Extract each line of the material that contains the string "fess".

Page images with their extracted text
++++++++

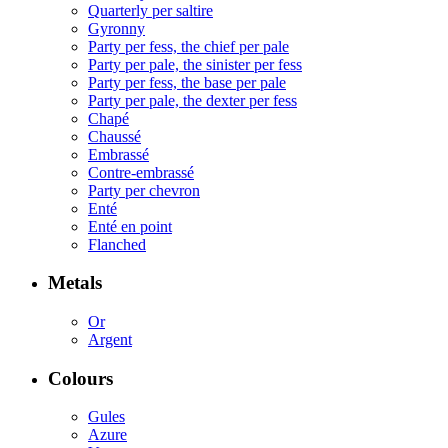
Quarterly per saltire
Gyronny
Party per fess, the chief per pale
Party per pale, the sinister per fess
Party per fess, the base per pale
Party per pale, the dexter per fess
Chapé
Chaussé
Embrassé
Contre-embrassé
Party per chevron
Enté
Enté en point
Flanched
Metals
Or
Argent
Colours
Gules
Azure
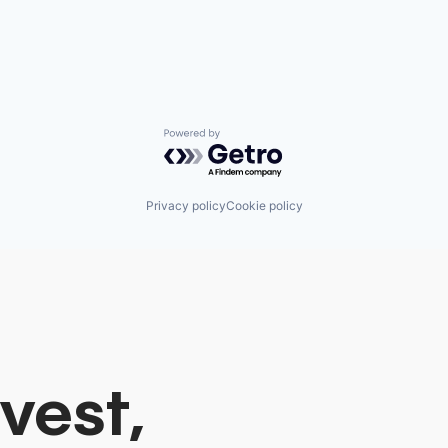
Powered by Getro.com
Privacy policy
Cookie policy
vest,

++++++++

» YOUR SOLUTION
Party per fess, the chief per pale
Party per pale, the sinister per fess
Party per fess, the base per pale
Party per pale, the dexter per fess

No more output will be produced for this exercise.